There are two terms that are universal to prenuptial agreements despite the fact that certain aspects change from state to state: 1) Full financial disclosure means FULL (Can’t hide that $5,000 credit card you took out for that vacation with your ex boyfriend!) and 2) It cannot be hurried or coerced, meaning it needs to be done in advance with a reasonable amount of time before the wedding so that it doesn’t appear that one party signed and agreed to anything in distress, haste or under pressure of any sort. The agreement must be made by both parties in no distress, under no duress. So if you have a family business, start talking about the expectation that every member of the family have a prenuptial agreement, even before you’re in a relationship.
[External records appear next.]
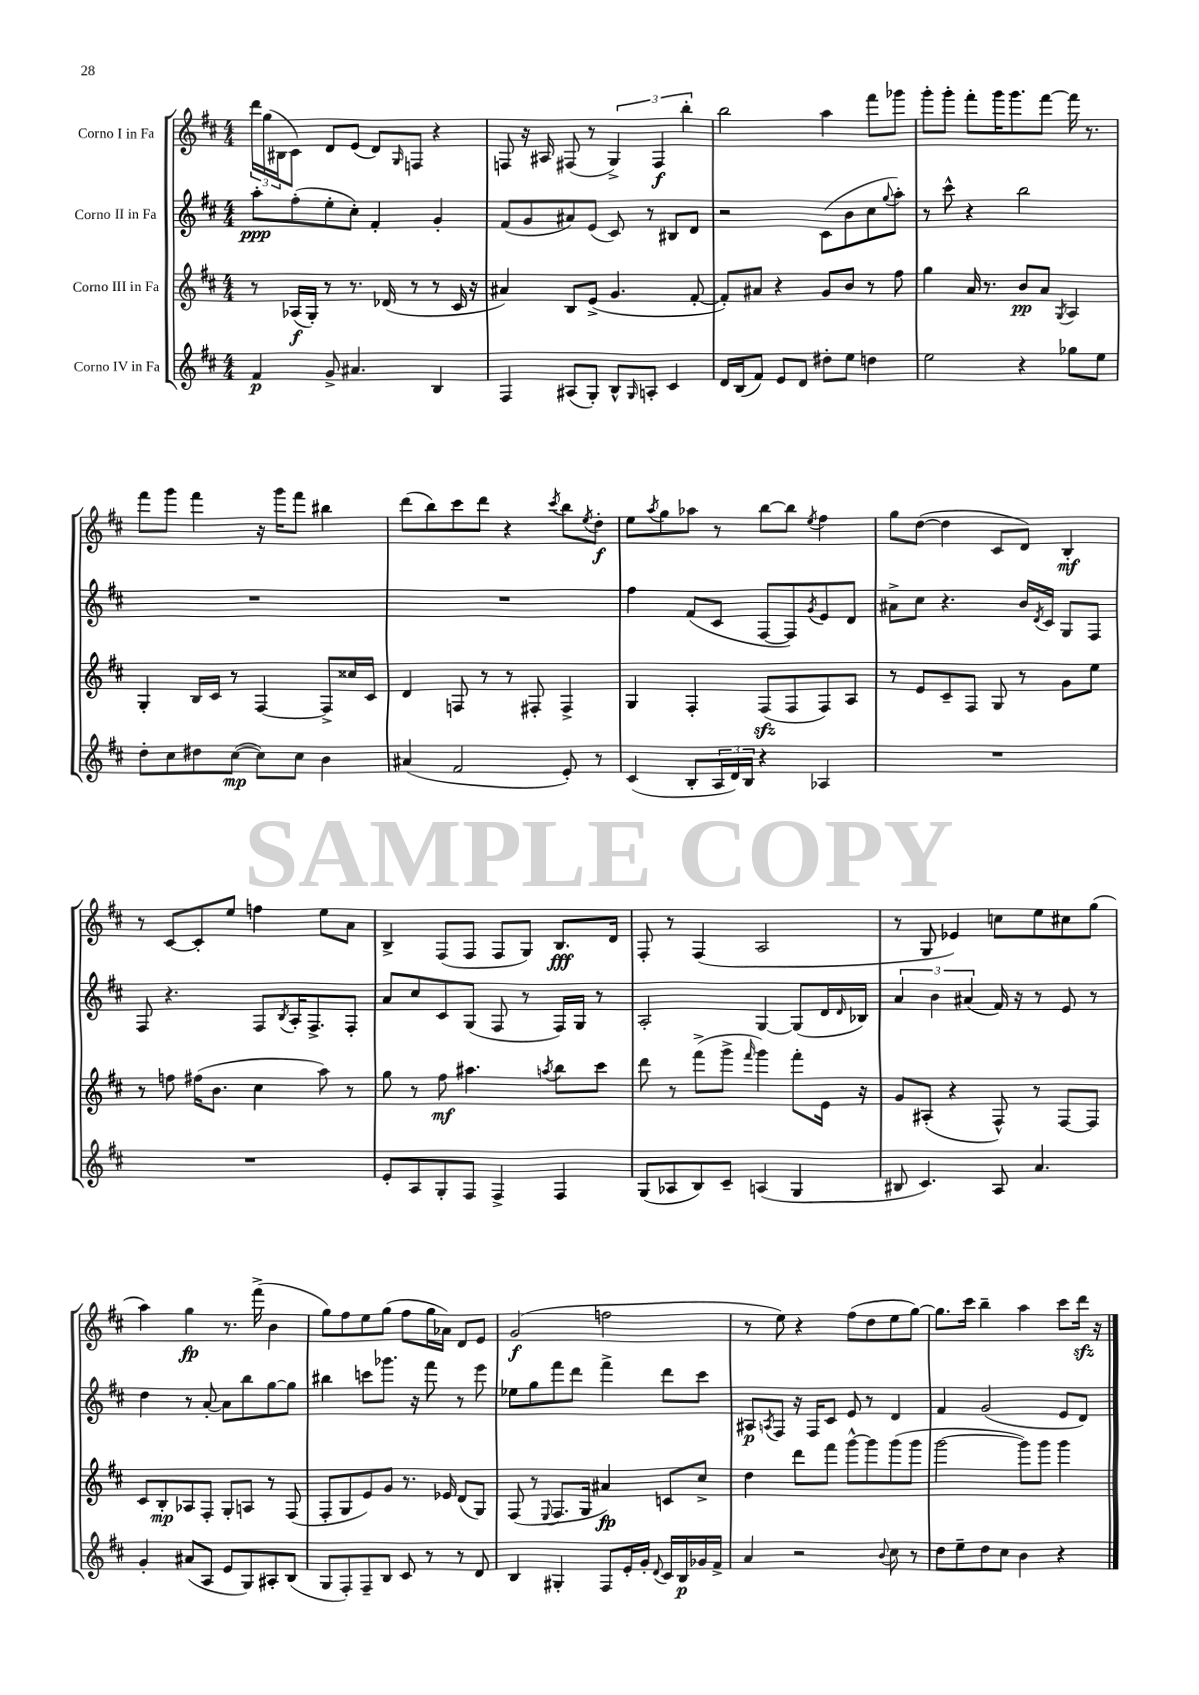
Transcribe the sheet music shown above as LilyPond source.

<<
\new StaffGroup <<
\new Staff = "s0" \with { instrumentName = "Corno I in Fa" } {
    \clef treble \key d \major \numericTimeSignature \time 4/4
    \tuplet 3/2 { d'''16 g''16( bis16 } cis'8) d'8 e'8( d'8) \grace { g16 } f8 r4 |
    f8 r16 ais16 fis8( r8 \tuplet 3/2 { g4->) fis4\f b''4-. } |
    b''2 a''4 fis'''8 ges'''8 |
    g'''8-. g'''8-. fis'''8-. g'''16 g'''8. fis'''8~ fis'''16 r8. |
    fis'''8 g'''8 fis'''4 r16 g'''16 fis'''8 bis''4 |
    d'''8( b''8) cis'''8 d'''8 r4 \acciaccatura { cis'''8 } b''8 \acciaccatura { e''8 } d''8-.\f |
    e''8 \acciaccatura { a''8 } g''8 aes''8 r8 b''8~ b''8 \acciaccatura { e''8 } fis''4 |
    g''8 d''8~( d''4 cis'8 d'8) b4-.\mf |
    r8 cis'8~ cis'8-. e''8 f''4 e''8 a'8 |
    b4-> fis8( fis8 fis8 g8) b8.\fff d'16 |
    fis8-. r8 fis4( a2 |
    r8 g8 ees'4) c''8 e''8 cis''8 g''8( |
    a''4) g''4\fp r8. fis'''16->( b'4 |
    g''8) fis''8 e''8 g''8( fis''8 g''16 aes'16) d'8 e'8 |
    g'2\f( f''2 |
    r8 e''8) r4 fis''8( d''8 e''8 g''8~) |
    g''8. cis'''16 b''4-- a''4 cis'''8 d'''16\sfz r16 \bar "|." |
}
\new Staff = "s1" \with { instrumentName = "Corno II in Fa" } {
    \clef treble \key d \major \numericTimeSignature \time 4/4
    a''8-.\ppp fis''8-.( e''8-. cis''8-.) fis'4-. g'4-. |
    fis'8( g'8 ais'8) e'8( cis'8) r8 bis8 d'8 |
    r2 cis'8( b'8 cis''8 \appoggiatura { g''8 } a''8-.) |
    r8 cis'''8-^ r4 b''2 |
    R1 |
    R1 |
    fis''4 fis'8( cis'8 fis8~ fis8) \acciaccatura { g'8 } e'8 d'8 |
    ais'8-> cis''8 r4. b'16 \acciaccatura { d'8 } cis'16 g8 fis8 |
    fis8 r4. fis8 \acciaccatura { b8 } a16-. fis8.-> fis8-. |
    a'8 cis''8 cis'8 g8( fis8 r8 fis16) g16 r8 |
    a2-. g4~ g8( d'16 \grace { d'16 } bes16) |
    \tuplet 3/2 { a'4 b'4 ais'4( } fis'16) r16 r8 e'8 r8 |
    d''4 r8 a'8~-. a'8 b''8 g''8~ g''8 |
    bis''4 c'''8 ges'''8. r16 fis'''8 r8 e'''8 |
    ees''8 g''8 fis'''8 d'''8 fis'''4-> d'''8 cis'''8 |
    ais8\p \acciaccatura { a8 } fis8 r16 fis16 cis'8 e'8 r8 d'4 |
    fis'4 g'2( e'8 d'8) \bar "|." |
}
\new Staff = "s2" \with { instrumentName = "Corno III in Fa" } {
    \clef treble \key d \major \numericTimeSignature \time 4/4
    r8 aes16\f( g16-.) r8 r8. des'16( r8 r8 cis'16 r16 |
    ais'4) b8 e'8->( g'4. fis'8~-. |
    fis'8-.) ais'8 r4 g'8 b'8 r8 fis''8 |
    g''4 a'16 r8. b'8\pp a'8 \acciaccatura { g8 } a4 |
    g4-. b16 cis'16 r8 fis4~ fis8-> cisis''16 cis'16 |
    d'4 f8 r8 r8 fis8-. fis4-> |
    g4 fis4-. fis8\sfz( fis8 fis8) a8 |
    r8 e'8 cis'8-- fis8 g8 r8 g'8 e''8 |
    r8 f''8 fis''16( b'8. cis''4 a''8) r8 |
    g''8 r8 fis''8\mf ais''4. \acciaccatura { a''8 } b''8 cis'''8 |
    d'''8 r8 fis'''8->( g'''8-> \grace { fis'''16 } g'''4) fis'''8-. e'16 r16 |
    g'8 ais8-.( r4 fis8-^) r8 fis8~ fis8 |
    cis'8 b8-.\mp aes8 fis8-. g8-. a8 r8 fis8( |
    fis8-. g8 e'8) g'8 r8. ees'16 d'8( g8) |
    fis8( r8 \appoggiatura { e8 } fis8. g16 ais'4\fp) c'8 cis''8-> |
    d''4 d'''8 fis'''8 g'''8~-^ g'''8 g'''8( g'''8 |
    g'''2~ g'''8) g'''8 g'''4 \bar "|." |
}
\new Staff = "s3" \with { instrumentName = "Corno IV in Fa" } {
    \clef treble \key d \major \numericTimeSignature \time 4/4
    fis'4\p g'8-> ais'4. b4 |
    fis4 ais8( g8-.) b8-^ \grace { g16 } a8-. cis'4 |
    d'16 b16( fis'8) e'8 d'8 dis''8-. e''8 d''4 |
    e''2 r4 ges''8 e''8 |
    d''8-. cis''8 dis''8 cis''8~\mp( cis''8) cis''8 b'4 |
    ais'4( fis'2 e'8-.) r8 |
    cis'4( b8-. \tuplet 3/2 { a16 d'16) b16 } r4 aes4 |
    R1 |
    R1 |
    e'8-. a8 g8-. fis8 fis4-> fis4 |
    g8( aes8 b8) cis'8-- a4( g4 |
    bis8 cis'4.) a8 a'4. |
    g'4-. ais'8( a8 e'8 g8) ais8-. b8( |
    g8 fis8-.) fis8-- b8 cis'8 r8 r8 d'8 |
    b4 gis4-. fis8 e'16-. g'16-. \appoggiatura { d'8 } cis'16 b16\p ges'16 fis'16-> |
    a'4 r2 \appoggiatura { b'8 } cis''8 r8 |
    d''8 e''8-- d''8 cis''8 b'4 r4 \bar "|." |
}
>>
>>
\layout { \context { \Score \remove "Bar_number_engraver" } }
It is a legal, financial document that ought to be required of everyone who has a stake in the business.
Yes, Jennifer and Vinnie are getting divorced but she doesn’t necessarily have to walk away without any of that business. When they got married, half of Vinnie’s assets and debt became hers, that includes half of his portion of the business. Does Jennifer have the option to stay involved in the family business? To what degree? Does she have the right to be consulted about certain decisions, after the divorce is final, or (sometimes) worse- during the divorce proceedings? Does that mean that every business decision this family makes will require an uncomfortable and embittered meeting with an ex-family member present? To even those ‘loosest knit’ of families, those who are in a family business do not want their decisions being impacted by an ‘outsider’. The appeal of a family business is often the notion that a legacy, beyond simple genetics and recipe cards, is being passed down. Making sure that Jennifer and Vinnie’s potential split is clean, with a predetermined set of terms that is established by cool heads with an unbiased attorney prior to the marriage beginning, will offer peace of mind for everyone.
If you have a family business and are planning on getting married, visit www.nycprenup.com and allow our staff attorneys to create your prenuptial agreement today.
Here’s to keeping the division of assets clean, and family fighting to a minimum! Or, maybe just to keep Mom smiling at the wedding. When your family members are also your business colleagues, get a prenup even before they have to raise the issue, and keep everyone feeling at ease with their (protected) piece of the pie.